As President Donald Trump’s job approval sinks to or below 40% (depending on which poll you’re looking at), betting markets and political conventional wisdom are that his Republican Party is not necessarily doomed to lose its narrow House majority, nor is it at serious risk of losing its Senate majority.This is partly because of court decisions affecting redistricting in major states, but it also owes something to fundamentals that a few observers have noted even before. One example is Henry Olsen, writing two months ago in the Washington Post, noting that the president’s job approval has been cratering more among non-voters than among likely voters.
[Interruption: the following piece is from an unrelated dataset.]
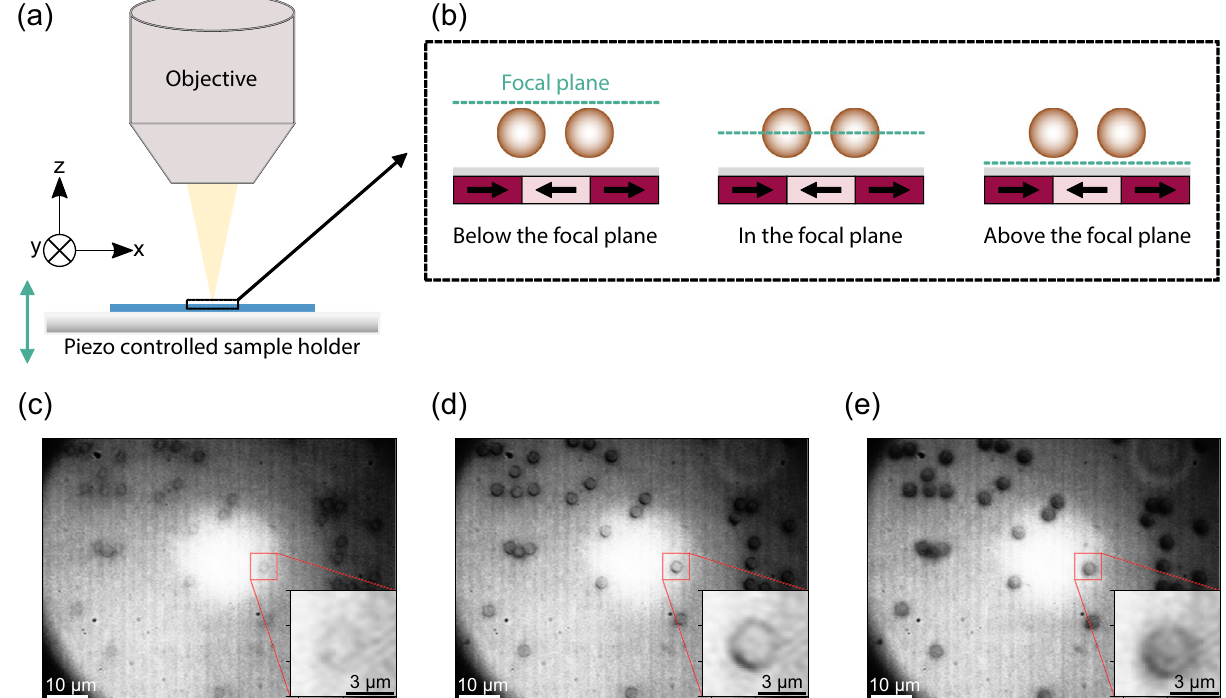
Figure 1. Acquisition of in and out of focus bright-field microscope images for axial position determination of SPPs. ( a ) Sketch of a focus sweep procedure. ( b ) SPPs are trapped within the local MFLs above a magnetic substrate with hh/tt magnetized stripe domains (indicated by black arrows). SPPs are moved from a position below the focal plane ( c ), through the focal plane ( d ) to a position above it ( e ). Exemplary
In today’s RealClearPolitics polls, the same relation is apparent: Trump’s slippage is less among those more likely to vote.Similarly, Republican pollster Patrick Ruffini in March noted that, in a 60,000-person biennial YouGov survey, the Democratic advantage in party identification has been steadily narrowed toward the vanishing point since 2006. And in this year’s special elections, in which the opposition party typically fares better than the president’s, have been showing less anti-Republican movement than in 2025.

Nonetheless, the fact that the president’s party almost always loses House seats (exceptions: 1934, 1998, 2002) plus the fact that Republicans won only 220 seats to Democrats’ 215 in 2024, has made it seem close to certain that Democrats would win control.